Summary
- December’s strong seasonality and sequential corporate earnings growth suggest continued market highs, supported by positive economic data and reduced borrowing costs from the Fed.
- ISM and S&P Global PMIs indicate service sector expansion, offsetting manufacturing declines, with overall business activity growth at a two-and-a-half-year high.
- The Atlanta Fed’s GDPNow model forecasts a robust 3.2% economic growth rate for Q4, the strongest since last year’s fourth quarter.
- Chairman Powell emphasizes a cautious approach to rate adjustments, remaining apolitical and data-dependent, crucial for navigating potential inflationary pressures from incoming policy proposals.
- This idea was discussed in more depth with members of my private investing community, The Portfolio Architect.
The bull is looking like he will continue to run through the end of this year, mounting more new all-time highs for the major market averages, as the month of December has posted a positive return more often than any other month of the year. This seasonality is a super strong tailwind in addition to the fact that we should see sequential growth in corporate earnings for the fourth quarter, the Fed is reducing borrowing costs, and the incoming economic data continues to look very strong. Chairman Powell affirmed as much yesterday during a speaking engagement in New York when he said that the economy is “in remarkably good shape.”

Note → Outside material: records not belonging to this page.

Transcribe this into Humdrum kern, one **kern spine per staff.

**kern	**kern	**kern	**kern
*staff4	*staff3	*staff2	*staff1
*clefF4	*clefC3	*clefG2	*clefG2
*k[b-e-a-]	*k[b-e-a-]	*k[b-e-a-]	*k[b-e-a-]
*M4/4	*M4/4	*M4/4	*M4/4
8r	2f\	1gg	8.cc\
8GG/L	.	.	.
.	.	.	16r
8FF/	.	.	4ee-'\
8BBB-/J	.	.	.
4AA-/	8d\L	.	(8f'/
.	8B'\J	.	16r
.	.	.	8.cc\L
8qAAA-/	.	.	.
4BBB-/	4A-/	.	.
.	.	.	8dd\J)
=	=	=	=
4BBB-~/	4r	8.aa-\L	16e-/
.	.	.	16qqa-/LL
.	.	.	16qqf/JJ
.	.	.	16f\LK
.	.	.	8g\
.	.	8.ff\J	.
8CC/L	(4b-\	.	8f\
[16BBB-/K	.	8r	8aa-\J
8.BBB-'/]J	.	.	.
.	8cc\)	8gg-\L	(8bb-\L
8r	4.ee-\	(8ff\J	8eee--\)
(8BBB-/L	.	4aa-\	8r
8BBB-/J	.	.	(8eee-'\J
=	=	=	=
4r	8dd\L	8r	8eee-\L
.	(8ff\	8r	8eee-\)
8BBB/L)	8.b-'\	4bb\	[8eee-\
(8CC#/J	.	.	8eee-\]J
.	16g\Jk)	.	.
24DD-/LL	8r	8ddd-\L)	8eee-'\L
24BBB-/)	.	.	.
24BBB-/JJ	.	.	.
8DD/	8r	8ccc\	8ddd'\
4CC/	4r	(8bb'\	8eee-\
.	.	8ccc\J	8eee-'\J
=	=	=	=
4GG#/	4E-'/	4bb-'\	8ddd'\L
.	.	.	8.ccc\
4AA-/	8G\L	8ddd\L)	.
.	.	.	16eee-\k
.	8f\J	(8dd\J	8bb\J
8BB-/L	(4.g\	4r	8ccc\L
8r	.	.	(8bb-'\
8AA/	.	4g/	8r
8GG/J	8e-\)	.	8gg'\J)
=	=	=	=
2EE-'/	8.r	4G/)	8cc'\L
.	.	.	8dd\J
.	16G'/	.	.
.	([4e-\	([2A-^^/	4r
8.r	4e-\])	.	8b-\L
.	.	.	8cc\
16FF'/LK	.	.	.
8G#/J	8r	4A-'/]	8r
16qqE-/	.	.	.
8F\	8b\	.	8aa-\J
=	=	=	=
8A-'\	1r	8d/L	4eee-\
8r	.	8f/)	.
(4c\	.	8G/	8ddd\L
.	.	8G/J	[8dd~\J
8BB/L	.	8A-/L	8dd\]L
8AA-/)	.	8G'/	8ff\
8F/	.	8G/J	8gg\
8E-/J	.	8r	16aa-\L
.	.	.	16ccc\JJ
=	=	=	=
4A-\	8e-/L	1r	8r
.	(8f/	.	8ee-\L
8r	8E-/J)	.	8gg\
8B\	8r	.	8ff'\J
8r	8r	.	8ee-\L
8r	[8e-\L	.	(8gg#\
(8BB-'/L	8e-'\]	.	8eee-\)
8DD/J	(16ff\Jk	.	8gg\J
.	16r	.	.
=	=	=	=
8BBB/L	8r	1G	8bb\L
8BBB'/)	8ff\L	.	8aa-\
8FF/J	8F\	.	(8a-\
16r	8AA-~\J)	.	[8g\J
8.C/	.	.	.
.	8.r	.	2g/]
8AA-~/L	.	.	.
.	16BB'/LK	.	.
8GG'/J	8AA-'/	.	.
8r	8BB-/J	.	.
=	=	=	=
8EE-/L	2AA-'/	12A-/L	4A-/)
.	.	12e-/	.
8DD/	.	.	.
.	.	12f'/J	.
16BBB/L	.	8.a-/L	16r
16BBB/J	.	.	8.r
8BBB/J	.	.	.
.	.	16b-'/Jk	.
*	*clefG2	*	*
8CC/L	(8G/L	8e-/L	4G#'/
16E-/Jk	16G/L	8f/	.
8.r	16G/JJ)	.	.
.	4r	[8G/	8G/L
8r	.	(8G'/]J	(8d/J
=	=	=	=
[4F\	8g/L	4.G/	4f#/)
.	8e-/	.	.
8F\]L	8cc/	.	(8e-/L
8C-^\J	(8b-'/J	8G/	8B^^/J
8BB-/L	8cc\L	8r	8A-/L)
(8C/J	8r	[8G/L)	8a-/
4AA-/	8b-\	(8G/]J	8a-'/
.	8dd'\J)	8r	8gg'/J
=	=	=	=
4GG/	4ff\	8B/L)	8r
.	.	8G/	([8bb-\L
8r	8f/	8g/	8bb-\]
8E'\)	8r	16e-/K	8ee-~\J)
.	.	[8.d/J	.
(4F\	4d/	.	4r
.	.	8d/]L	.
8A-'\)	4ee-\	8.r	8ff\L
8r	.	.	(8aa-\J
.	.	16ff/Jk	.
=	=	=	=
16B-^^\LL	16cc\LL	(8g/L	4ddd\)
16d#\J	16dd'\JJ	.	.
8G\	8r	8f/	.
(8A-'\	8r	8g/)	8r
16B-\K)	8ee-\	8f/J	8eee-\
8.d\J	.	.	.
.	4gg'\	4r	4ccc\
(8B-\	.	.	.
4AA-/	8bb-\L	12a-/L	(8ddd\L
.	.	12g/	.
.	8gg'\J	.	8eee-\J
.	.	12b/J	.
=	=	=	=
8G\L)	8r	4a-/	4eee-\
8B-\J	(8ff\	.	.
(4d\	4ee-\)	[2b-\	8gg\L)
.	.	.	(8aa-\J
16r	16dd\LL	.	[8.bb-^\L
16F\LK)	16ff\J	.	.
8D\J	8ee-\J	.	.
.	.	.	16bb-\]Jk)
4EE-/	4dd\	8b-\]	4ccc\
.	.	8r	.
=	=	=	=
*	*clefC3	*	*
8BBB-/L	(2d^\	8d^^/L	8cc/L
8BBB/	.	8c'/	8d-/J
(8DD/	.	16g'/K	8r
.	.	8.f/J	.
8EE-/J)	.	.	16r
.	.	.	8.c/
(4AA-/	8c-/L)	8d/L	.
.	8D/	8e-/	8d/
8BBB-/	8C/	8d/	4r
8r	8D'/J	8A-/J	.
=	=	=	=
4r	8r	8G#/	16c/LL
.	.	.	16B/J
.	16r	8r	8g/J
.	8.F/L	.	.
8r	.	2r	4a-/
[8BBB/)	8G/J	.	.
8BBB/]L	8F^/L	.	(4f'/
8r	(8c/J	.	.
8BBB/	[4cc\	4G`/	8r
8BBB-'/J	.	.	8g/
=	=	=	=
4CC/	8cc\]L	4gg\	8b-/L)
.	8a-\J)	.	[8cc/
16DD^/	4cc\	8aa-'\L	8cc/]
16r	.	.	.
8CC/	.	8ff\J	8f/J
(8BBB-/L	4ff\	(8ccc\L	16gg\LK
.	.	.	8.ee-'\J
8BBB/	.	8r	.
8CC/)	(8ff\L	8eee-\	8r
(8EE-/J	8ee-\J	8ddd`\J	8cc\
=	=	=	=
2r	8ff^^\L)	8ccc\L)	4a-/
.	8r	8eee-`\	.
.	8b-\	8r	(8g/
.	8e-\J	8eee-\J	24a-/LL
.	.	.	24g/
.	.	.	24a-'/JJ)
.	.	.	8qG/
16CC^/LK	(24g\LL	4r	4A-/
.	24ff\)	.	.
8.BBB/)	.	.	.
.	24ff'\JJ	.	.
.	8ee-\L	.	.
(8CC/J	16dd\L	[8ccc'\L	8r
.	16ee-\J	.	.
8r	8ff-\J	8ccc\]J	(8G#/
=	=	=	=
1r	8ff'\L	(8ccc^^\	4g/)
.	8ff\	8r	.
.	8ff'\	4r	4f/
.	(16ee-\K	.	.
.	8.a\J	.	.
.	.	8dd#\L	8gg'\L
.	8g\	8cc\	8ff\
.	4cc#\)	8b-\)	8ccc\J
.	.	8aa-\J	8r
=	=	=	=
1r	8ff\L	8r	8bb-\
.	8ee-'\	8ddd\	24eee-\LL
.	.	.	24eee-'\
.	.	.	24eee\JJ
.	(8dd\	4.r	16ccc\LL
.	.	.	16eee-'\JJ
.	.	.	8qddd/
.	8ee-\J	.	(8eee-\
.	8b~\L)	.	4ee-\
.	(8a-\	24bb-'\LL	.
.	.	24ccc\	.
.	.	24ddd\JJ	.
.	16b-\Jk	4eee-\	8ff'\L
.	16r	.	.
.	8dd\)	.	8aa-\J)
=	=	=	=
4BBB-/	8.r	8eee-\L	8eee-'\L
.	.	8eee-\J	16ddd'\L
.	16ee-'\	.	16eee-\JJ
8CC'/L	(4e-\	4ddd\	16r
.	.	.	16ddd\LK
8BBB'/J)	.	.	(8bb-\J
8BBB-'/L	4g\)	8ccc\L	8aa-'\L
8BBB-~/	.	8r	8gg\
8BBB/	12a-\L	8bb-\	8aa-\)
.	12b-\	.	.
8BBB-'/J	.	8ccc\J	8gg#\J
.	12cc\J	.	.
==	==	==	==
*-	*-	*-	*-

Further confirmation came from the November surveys of service sector executives conducted by the Institute for Supply Management (ISM) and S&P Global, both of which compute their own proprietary purchasing managers index or PMI. The indexes measure whether the service sector is expanding or contracting based on a reading above or below 50. They don’t always align because their surveys differ in terms of industry weights and executives who are surveyed. The ISM Services PMI fell from 56 to 52.1, while the S&P Global Services PMI rose from 55 to 56.1. The bottom line is that both reflect continued expansion. Chris Williamson, who is Chief Economist at S&P Global, noted that “improved service sector output offset a further decline in manufacturing during November, helping drive the overall pace of growth of business activity to the fastest for over two and a half years.” The economy is in remarkably good shape.
This strength is being reflected in the Atlanta Fed’s GDPNow real-time forecasting model, which is updated as new economic data is reported each week. The estimate has been gaining strength over the past six weeks to what is now a 3.2% rate of economic growth for the fourth quarter, which would be the strongest rate of growth since the fourth quarter of last year.
This is why Chairman Powell also stated yesterday that the Fed can afford to be cautious as officials lower their benchmark rate to a neutral level. The economy is not slowing, as most thought it would under the weight of tighter financial conditions, and there are legitimate concerns that policy proposals from the incoming administration could be inflationary, led by tariffs. I was extremely impressed with Powell’s response when asked about tariffs. He said, “we don’t know how big they’ll be, we don’t know their timing and their duration, we don’t know what country’s goods will be tariffed, we don’t know how that will play into prices, and we don’t know how people will react to that…” He also stipulated that he can’t start making policy adjustments until you know these things. This is the answer we should want to hear from our Fed Chairman. He clearly intends to remain apolitical and data dependent, which means he is the perfect man for the job of navigating us through 2025.